▶ [The problem] While you copy the lines below, skip the pictures and keep the rest exact.

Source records

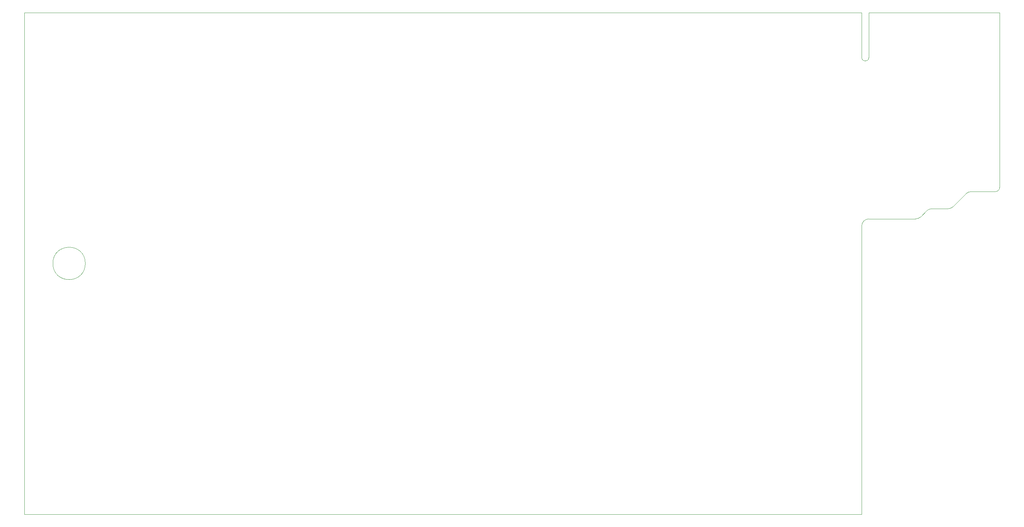
<source format=gm1>
%TF.GenerationSoftware,KiCad,Pcbnew,(5.1.9-0-10_14)*%
%TF.CreationDate,2022-11-21T01:50:29-05:00*%
%TF.ProjectId,5AhG3-12S,35416847-332d-4313-9253-2e6b69636164,rev?*%
%TF.SameCoordinates,Original*%
%TF.FileFunction,Profile,NP*%
%FSLAX46Y46*%
G04 Gerber Fmt 4.6, Leading zero omitted, Abs format (unit mm)*
G04 Created by KiCad (PCBNEW (5.1.9-0-10_14)) date 2022-11-21 01:50:29*
%MOMM*%
%LPD*%
G01*
G04 APERTURE LIST*
%TA.AperFunction,Profile*%
%ADD10C,0.050000*%
%TD*%
G04 APERTURE END LIST*
D10*
X282250000Y-85125000D02*
G75*
G02*
X280500000Y-85125000I-875000J0D01*
G01*
X314500000Y-117250000D02*
G75*
G02*
X313500000Y-118250000I-1000000J0D01*
G01*
X295007437Y-124487437D02*
G75*
G02*
X293770000Y-125000000I-1237437J1237437D01*
G01*
X303007437Y-121987437D02*
G75*
G02*
X301770000Y-122500000I-1237437J1237437D01*
G01*
X306232563Y-118762563D02*
G75*
G02*
X307470000Y-118250000I1237437J-1237437D01*
G01*
X296482563Y-123012563D02*
G75*
G02*
X297720000Y-122500000I1237437J-1237437D01*
G01*
X280500000Y-126750000D02*
G75*
G02*
X282250000Y-125000000I1750000J0D01*
G01*
X301770000Y-122500000D02*
X297720000Y-122500000D01*
X307470000Y-118250000D02*
X313500000Y-118250000D01*
X303007437Y-121987437D02*
X306232563Y-118762563D01*
X293770000Y-125000000D02*
X282250000Y-125000000D01*
X296482563Y-123012563D02*
X295007437Y-124487437D01*
X280500000Y-126750000D02*
X280500000Y-198000000D01*
X314500000Y-74000000D02*
X314500000Y-117250000D01*
X282250000Y-74000000D02*
X314500000Y-74000000D01*
X282250000Y-85125000D02*
X282250000Y-74000000D01*
X89000000Y-136000000D02*
G75*
G03*
X89000000Y-136000000I-4000000J0D01*
G01*
X74000000Y-198000000D02*
X74000000Y-74000000D01*
X280500000Y-198000000D02*
X74000000Y-198000000D01*
X280500000Y-74000000D02*
X280500000Y-85125000D01*
X74000000Y-74000000D02*
X280500000Y-74000000D01*
M02*

</source>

▶ [Solution to this task]
<source format=gm1>
%TF.GenerationSoftware,KiCad,Pcbnew,(5.1.9-0-10_14)*%
%TF.CreationDate,2022-11-21T01:50:29-05:00*%
%TF.ProjectId,5AhG3-12S,35416847-332d-4313-9253-2e6b69636164,rev?*%
%TF.SameCoordinates,Original*%
%TF.FileFunction,Profile,NP*%
%FSLAX46Y46*%
G04 Gerber Fmt 4.6, Leading zero omitted, Abs format (unit mm)*
G04 Created by KiCad (PCBNEW (5.1.9-0-10_14)) date 2022-11-21 01:50:29*
%MOMM*%
%LPD*%
G01*
G04 APERTURE LIST*
%TA.AperFunction,Profile*%
%ADD10C,0.050000*%
%TD*%
G04 APERTURE END LIST*
D10*
X282250000Y-85125000D02*
G75*
G02*
X280500000Y-85125000I-875000J0D01*
G01*
X314500000Y-117250000D02*
G75*
G02*
X313500000Y-118250000I-1000000J0D01*
G01*
X295007437Y-124487437D02*
G75*
G02*
X293770000Y-125000000I-1237437J1237437D01*
G01*
X303007437Y-121987437D02*
G75*
G02*
X301770000Y-122500000I-1237437J1237437D01*
G01*
X306232563Y-118762563D02*
G75*
G02*
X307470000Y-118250000I1237437J-1237437D01*
G01*
X296482563Y-123012563D02*
G75*
G02*
X297720000Y-122500000I1237437J-1237437D01*
G01*
X280500000Y-126750000D02*
G75*
G02*
X282250000Y-125000000I1750000J0D01*
G01*
X301770000Y-122500000D02*
X297720000Y-122500000D01*
X307470000Y-118250000D02*
X313500000Y-118250000D01*
X303007437Y-121987437D02*
X306232563Y-118762563D01*
X293770000Y-125000000D02*
X282250000Y-125000000D01*
X296482563Y-123012563D02*
X295007437Y-124487437D01*
X280500000Y-126750000D02*
X280500000Y-198000000D01*
X314500000Y-74000000D02*
X314500000Y-117250000D01*
X282250000Y-74000000D02*
X314500000Y-74000000D01*
X282250000Y-85125000D02*
X282250000Y-74000000D01*
X89000000Y-136000000D02*
G75*
G03*
X89000000Y-136000000I-4000000J0D01*
G01*
X74000000Y-198000000D02*
X74000000Y-74000000D01*
X280500000Y-198000000D02*
X74000000Y-198000000D01*
X280500000Y-74000000D02*
X280500000Y-85125000D01*
X74000000Y-74000000D02*
X280500000Y-74000000D01*
M02*

</source>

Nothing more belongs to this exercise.